To make matters worse, they wanted me to do Herceptin and chemotherapy until the surgery date (that I still hadn't made). A NO to chemotherapy on my end. My oncologist knew from the past how I felt. She did, and has always respected my instincts.
With this type of cancer, there are still treatments after surgery. What upset me was that if the immunotherapy wasn't working I would have no other non-chemotherapy options after surgery. No matter what the imaging showed, I had to prove my body was responding.
I was drowning in indecision and fear of making the "wrong" move. My perfectionism at its worst. Agonizing. This fear and stress wasn't helping me heal. And so I did nothing medically. Sometimes that's ok. The right answer would come. I could not make a fear-based move I might later regret. I had heard too many stories.
Then things got worse, but in the end, better. After 6 weeks off the immunotherapy treatments, I could feel my breast changing- not for the good. I immediately called my oncologist. I believed the infusions had been working, and I wanted them back. My gut was to do two more and then surgery. After the second treatment, I immediately felt a huge difference in my breast (for the better!). And that's where I am today. Everything feels nearly normal again.

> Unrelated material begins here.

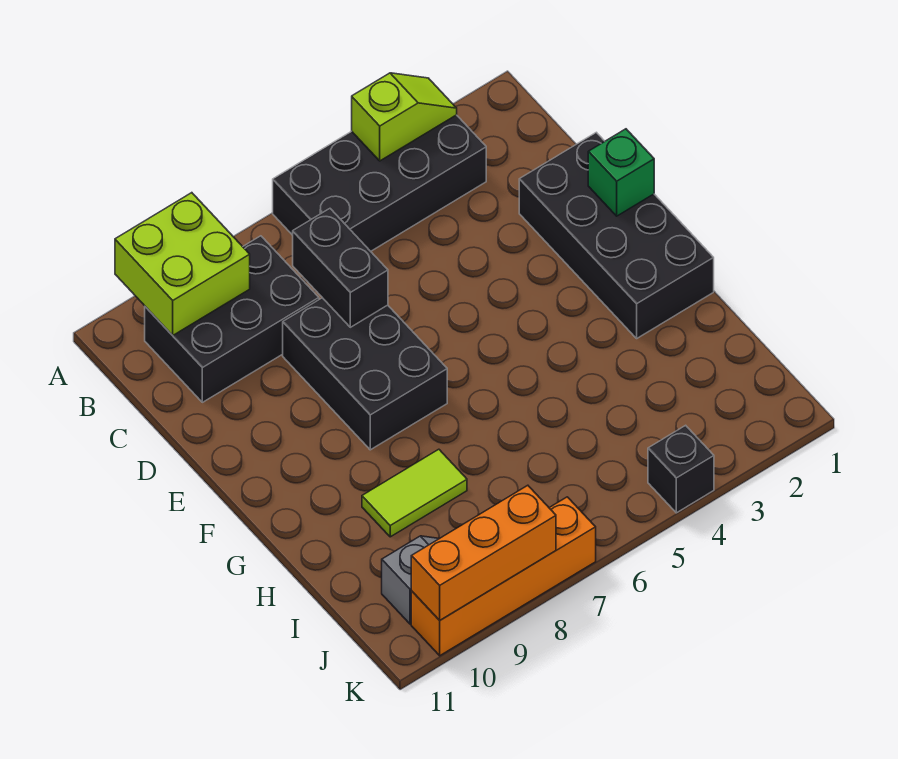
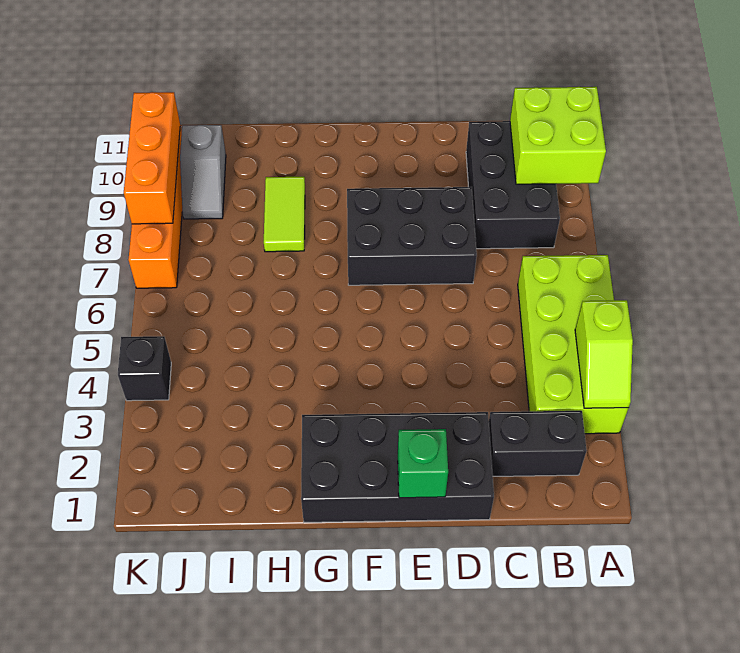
black 2x4 brick [273,115,486,251] -> lime 2x4 brick [518,255,628,434]
black 1x2 brick [293,209,388,327] -> black 1x2 brick moved to [489,411,587,476]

Was it just the treatments or was my body initially responding to my internal stress? In the words of my dear friend and noted holistic physiatrist, Jodie Skillicorn, "Maybe your body needed the time and space to safely heal at a different level."
The Price is Right
For anyone who has watched my late grandmother's beloved show (she once told her physical therapist to sit his butt out on the porch until the credits rolled), you'll find The Big Doors. Behind them lay the biggest prizes. Choose wrong and you might end up with 100 cans of Campbell's Chicken Noodle Soup. Choose right, and the sky's the limit.
The door I'm choosing to have surgery didn't come easy. I whole-heartily believe in the body's ability to heal itself. Was I giving in and not giving it enough time by going under the knife? Or was I taking huge risks by not moving forward? Would this just keep coming back? I didn't want to live that way. Wondering.
I had a lot of people praying for me. Finally, I felt tremendous peace what to do. And it didn't come from me.
No matter what they find, or don't find, at least we'll all know. No more questions. I feel a certainty that I didn't before. The timing is right for me now. It wasn't then. Sometimes we don't know the whys. We just have to trust our instincts.
In terms of my own emotional and personal healing, taking off my breast doesn't mean that it's over for me. Cancer often has strong emotional roots. You have to heal the source. I'm still digging and unearthing what no longer serves me. Nurturing what does. Sometimes I even feel the sun on my back. I'm not alone.
So tonight, we raise our glasses to this brave little boob and the fierce woman who carries her.